Include the following headers on every request. These credentials are permanent and do not expire (rotate them manually if compromised).

X-Auth-IDRequired
partner-882abc...

Your permanent Partner ID. Retrieved from the Partner Console under Settings → API Keys. Never changes unless you request a new one.

X-Auth-TokenRequired
sk_live_abc123...

Your secret API token. Rotate this immediately if you suspect it has been compromised. A new token is issued from the Partner Console.

AcceptRequired
application/json

Required on all GET and POST requests. Tells the API to return JSON responses.

Content-TypeConditional
application/json

Required on all POST and PUT requests that include a request body.

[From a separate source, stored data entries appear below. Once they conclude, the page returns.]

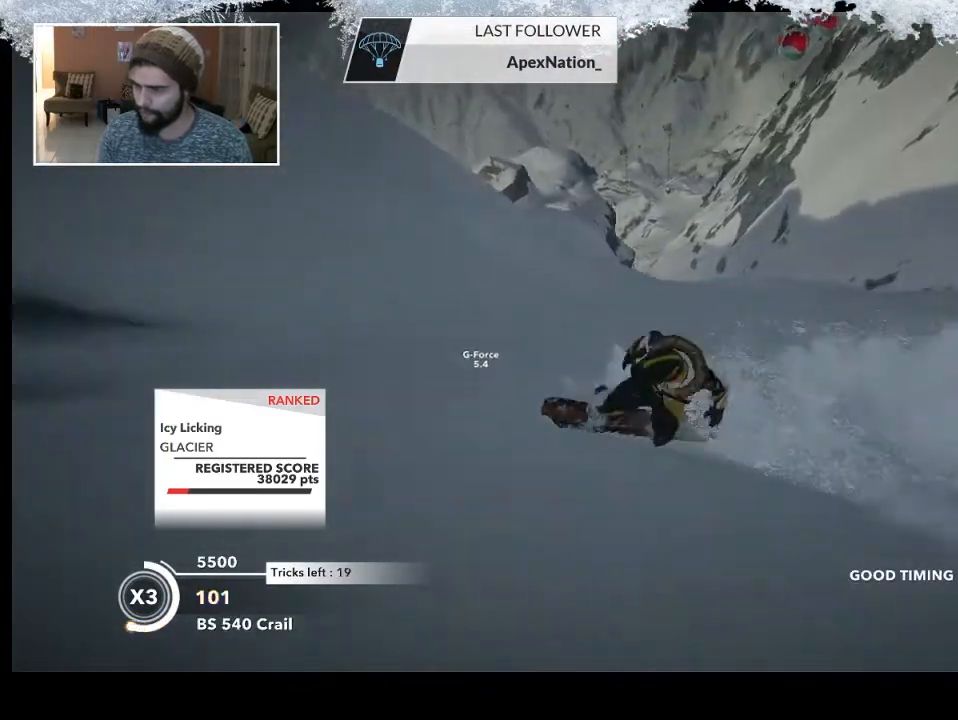
{"buttons": [], "left_stick": "up-right", "right_stick": "center", "events": [[67, "left_stick", "up-left"], [300, "left_stick", "up-right"]]}
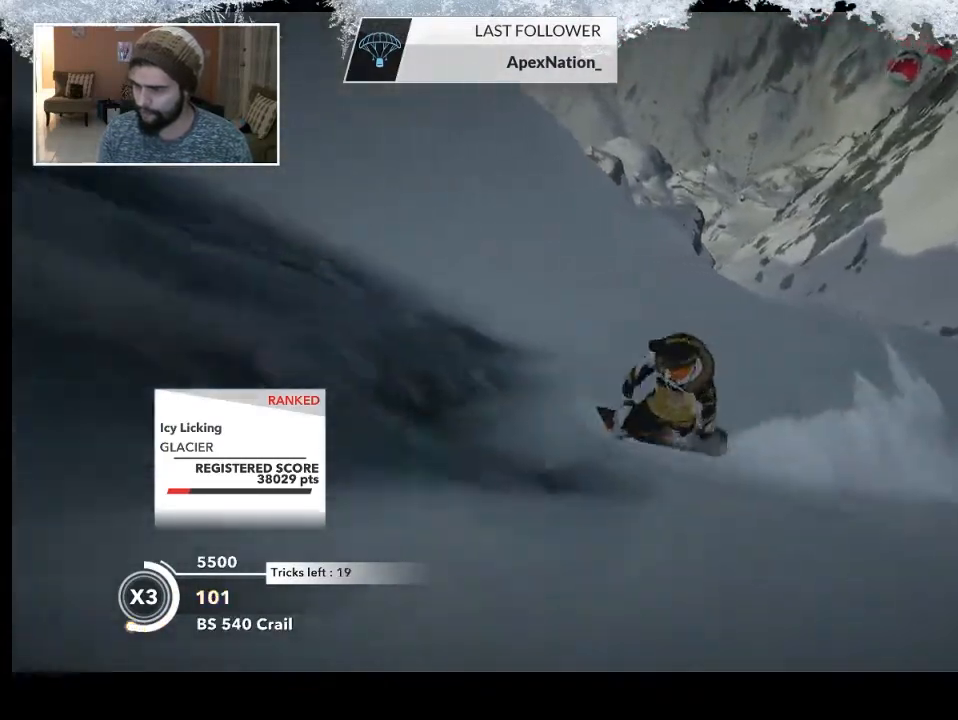
{"buttons": [], "left_stick": "up-right", "right_stick": "center", "events": []}
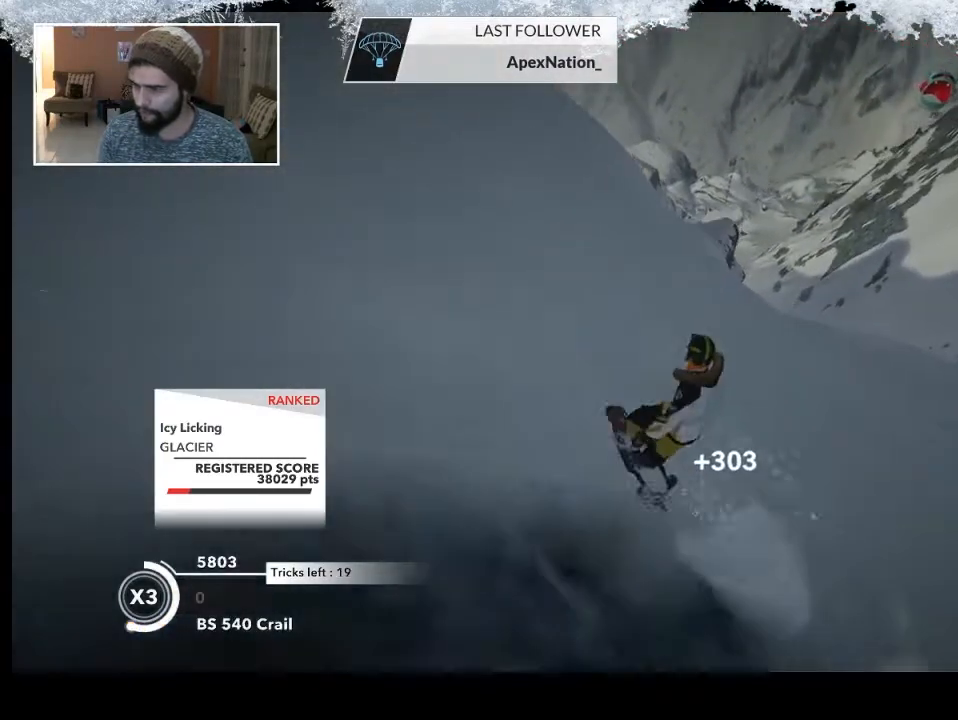
{"buttons": [], "left_stick": "up-right", "right_stick": "center", "events": []}
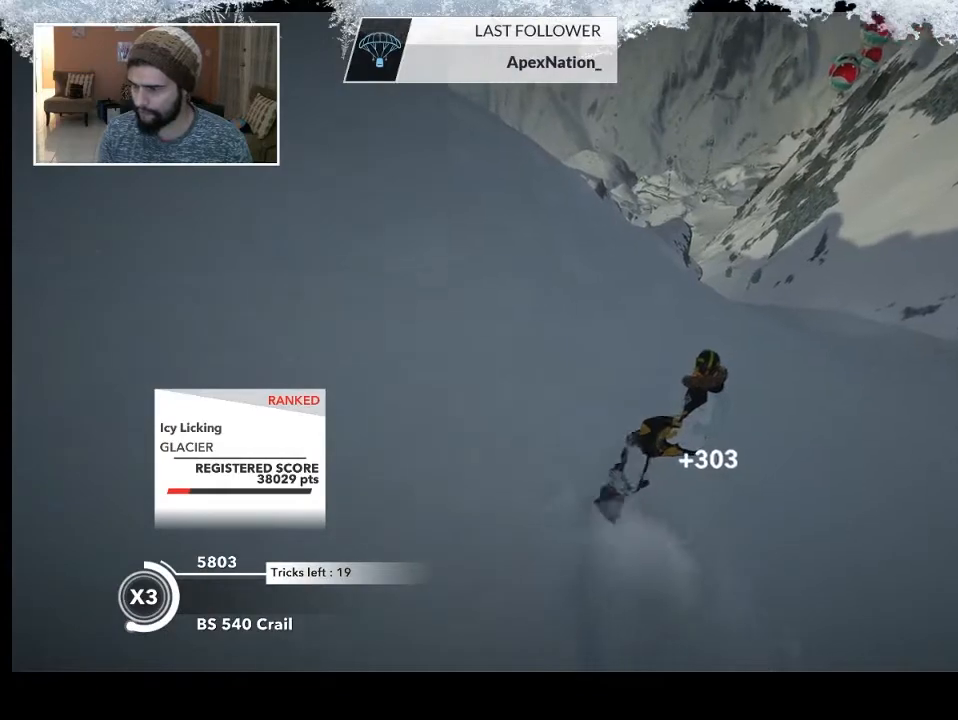
{"buttons": [], "left_stick": "up-left", "right_stick": "center", "events": [[433, "left_stick", "up-left"]]}
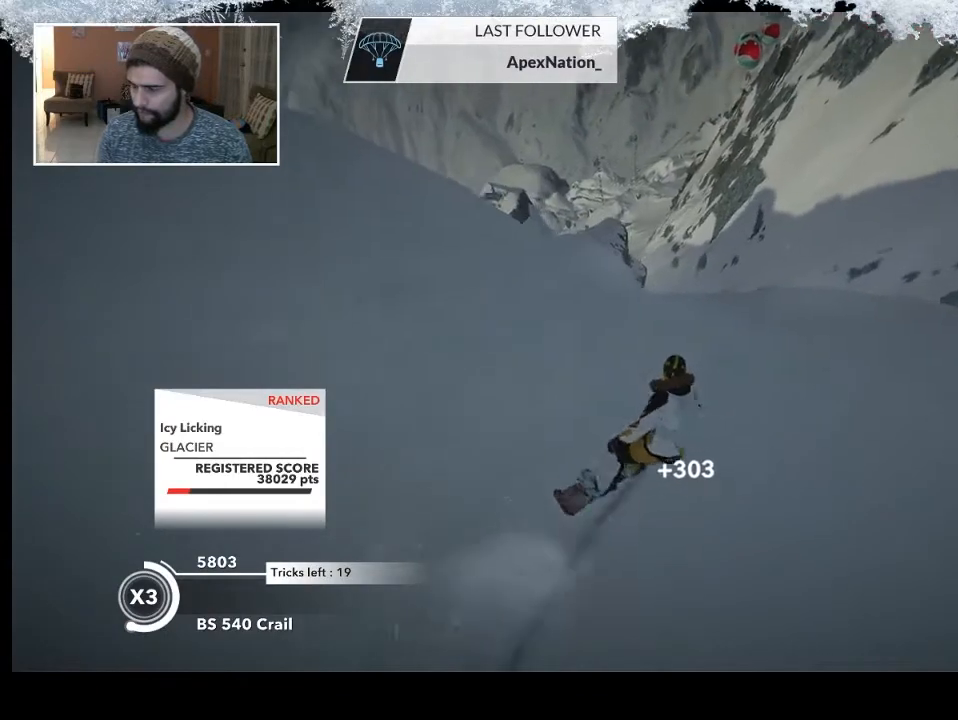
{"buttons": [], "left_stick": "up", "right_stick": "center", "events": [[500, "left_stick", "up"]]}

cURL — Example with all required headers
curl -X GET \
  "https://api.vobiz.ai/api/v1/partner/me" \
  -H "X-Auth-ID: {your_partner_id}" \
  -H "X-Auth-Token: {your_auth_token}" \
  -H "Accept: application/json"
cURL — POST request with body
curl -X POST \
  "https://api.vobiz.ai/api/v1/partner/accounts" \
  -H "X-Auth-ID: {your_partner_id}" \
  -H "X-Auth-Token: {your_auth_token}" \
  -H "Accept: application/json" \
  -H "Content-Type: application/json" \
  -d '{ "name": "Acme Corp", "email": "admin@acme.com", "password": "Secure@123", "country": "IN" }'

Partner Login (JWT)

Exchanges your email and password for a temporary JWT access token. The Postman collection automatically captures the token into partner_access_token after a successful login.

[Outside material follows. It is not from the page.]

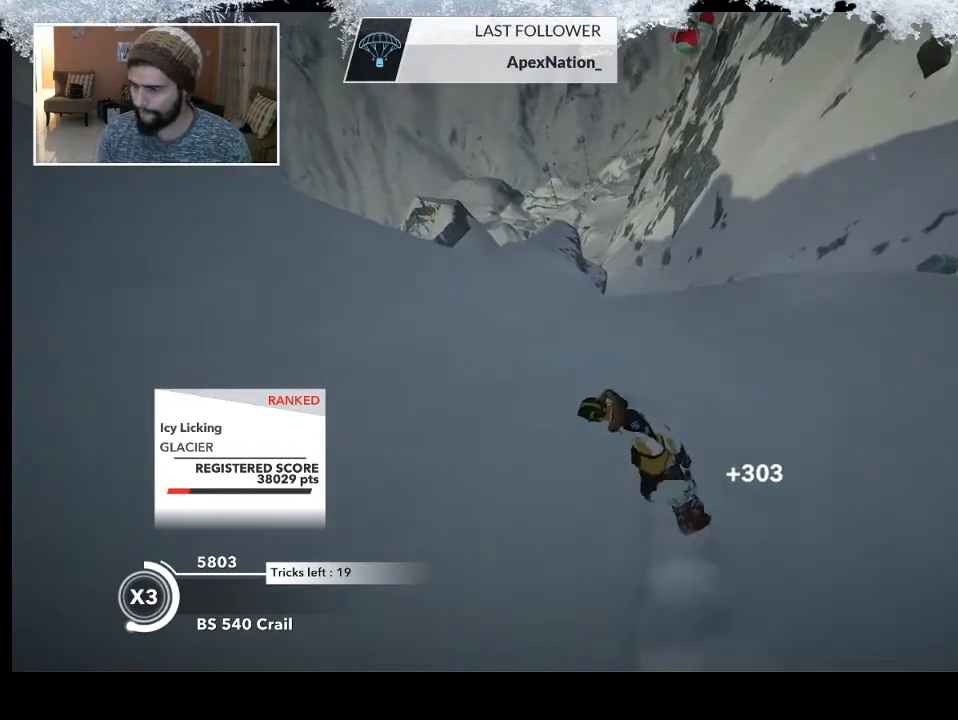
{"buttons": [], "left_stick": "up-left", "right_stick": "center", "events": [[333, "left_stick", "up-left"]]}
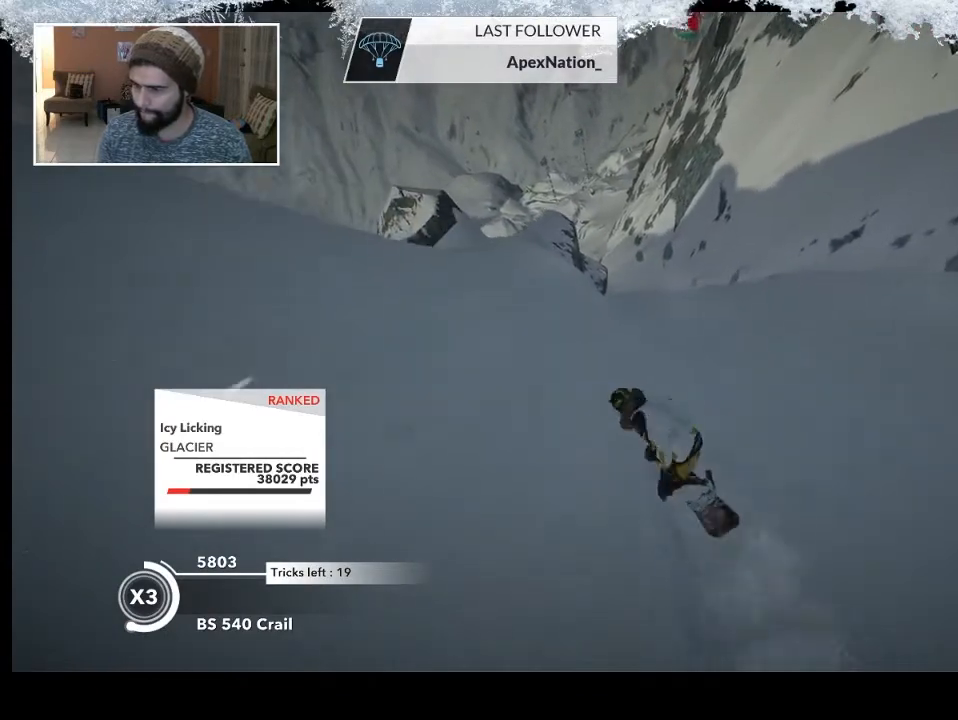
{"buttons": [], "left_stick": "center", "right_stick": "center", "events": [[467, "left_stick", "center"]]}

POSThttps://api.vobiz.ai/api/v1/partner/login

Exchanges your partner email and password for a temporary JWT access token. The Postman collection automatically captures the token into partner_access_token after a successful login. Use this for interactive sessions; use X-Auth headers for automation.

Authentication Required:

  • X-Auth-ID: Your Partner ID
  • X-Auth-Token: Your secret API token
  • Content-Type: application/json

Request

Request Body
FieldTypeRequiredDescription
emailstringRequiredYour partner account email address
passwordstringRequiredYour partner account password
cURL
curl -X POST \
  "https://api.vobiz.ai/api/v1/partner/login" \
  -H "X-Auth-ID: {your_partner_id}" \
  -H "X-Auth-Token: {your_auth_token}" \
  -H "Accept: application/json" \
  -H "Content-Type: application/json" \
  -d '{
    "email": "partner@example.com",
    "password": "YourPassword123!"
  }'

Response

200 OK
{
  "tokens": {
    "access_token": "eyJhbGciOiJIUzI1NiIsInR5cCI6IkpXVCJ9...",
    "token_type": "Bearer",
    "expires_in": 3600
  }
}
401 Unauthorized
{
  "error": "invalid_credentials",
  "message": "The email or password you provided is incorrect."
}

Security Best Practices

Never expose credentials in client-side code

Your X-Auth-Token is a server-side secret. Never include it in browser JavaScript, mobile app binaries, or any code that end-users can access. Always call the Partner API from your backend server.

Rotate your token if compromised

If you suspect your X-Auth-Token has been exposed — leaked in a git commit, shared in a chat, or logged in plain text — rotate it immediately from the Partner Console. The old token is invalidated instantly.

Use environment variables

Store credentials in environment variables or a secrets manager (AWS Secrets Manager, HashiCorp Vault, .env files excluded from git). Never hardcode credentials in source files.

Never commit credentials to version control

Add .env files to .gitignore. Audit your git history if you suspect credentials were ever committed. Use tools like git-secrets or truffleHog to scan for accidental credential commits.